A probabilistic model of sleep structure suggests a primary role for wake probability in overall sleep in Drosophila melanogaster
2018
In humans and flies, sleep is a highly organized behavior, occurring in discrete bouts that are consolidated at night but have a more fragmented structure during the day. Longer episodes correlate with transitions to deeper sleep states for both species, and sleep fragmentation has been shown to have deleterious outcomes for a large number of physiological processes. In mammals and birds, EEG provides an excellent measure of sleep structure and state. In invertebrates, assessment of sleep structure has relied on measures of episode duration, which can fail to capture important aspects of sleep architecture.
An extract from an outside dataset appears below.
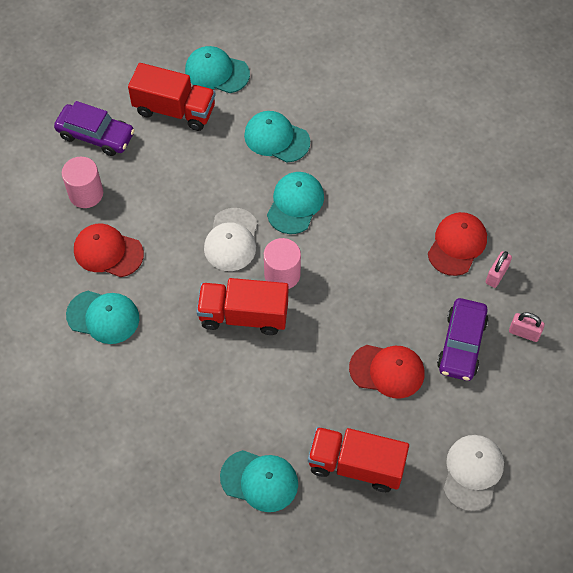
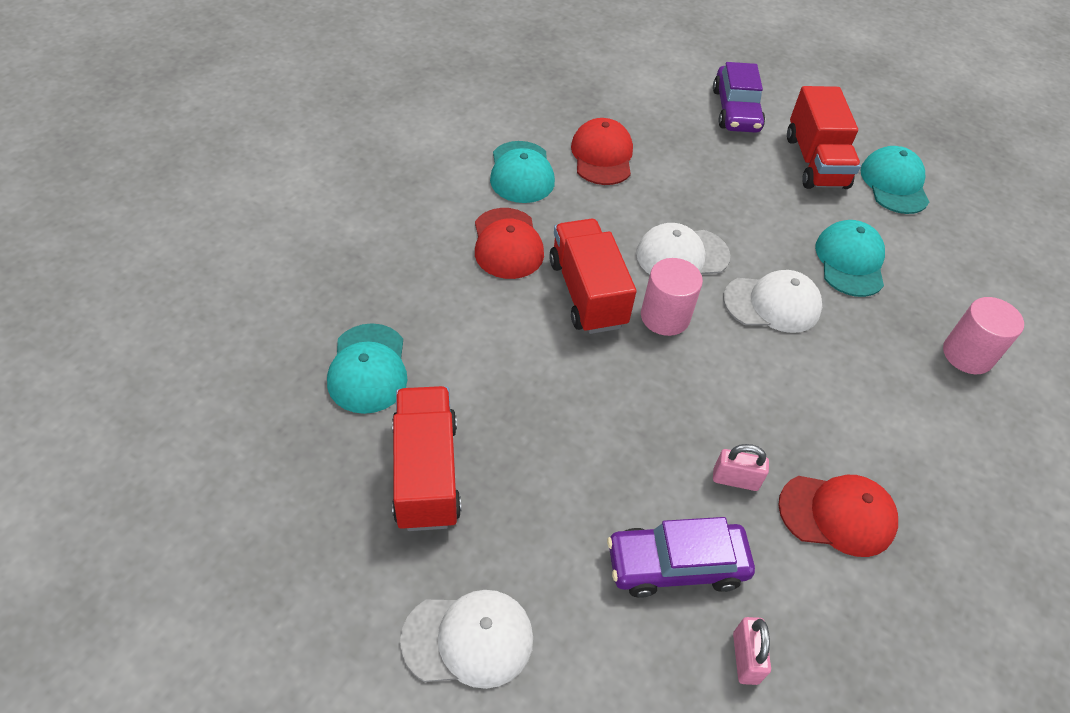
camera: 65 degrees right, 10 degrees down
(86, 193) = (661, 121): pink cylinder -> pink cylinder (967, 354)
(295, 204) = (772, 304): turquoise cap -> white cap
(387, 371) = (585, 474): red cap -> red cap (507, 244)
(496, 275) = (821, 586): pink padlock -> pink padlock (735, 479)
Here we model Drosophila sleep as a probabilistic behavior and develop analytical tools to measure transition probabilities and the organization of sleep episodes within a defined analysis window. We show that these tools provide insight into the underlying mechanisms of normal sleep and into how they are altered in pathological conditions. The probability of transition to the wake state, P(Wake) is a major driver of normal sleep and responsive to dopaminergic tone, suggesting it is a measure of arousal. Our method for assessing sleep fragmentation adds important information about the organization of sleep bouts that is missing in measures of episode duration alone. Importantly, the ability to obtain a measure of the probability structure underlying sleep in a particular condition or genotype provides a way to compare the state of brain sleep circuits across conditions that utilizes information from all of the many processes that influence sleep.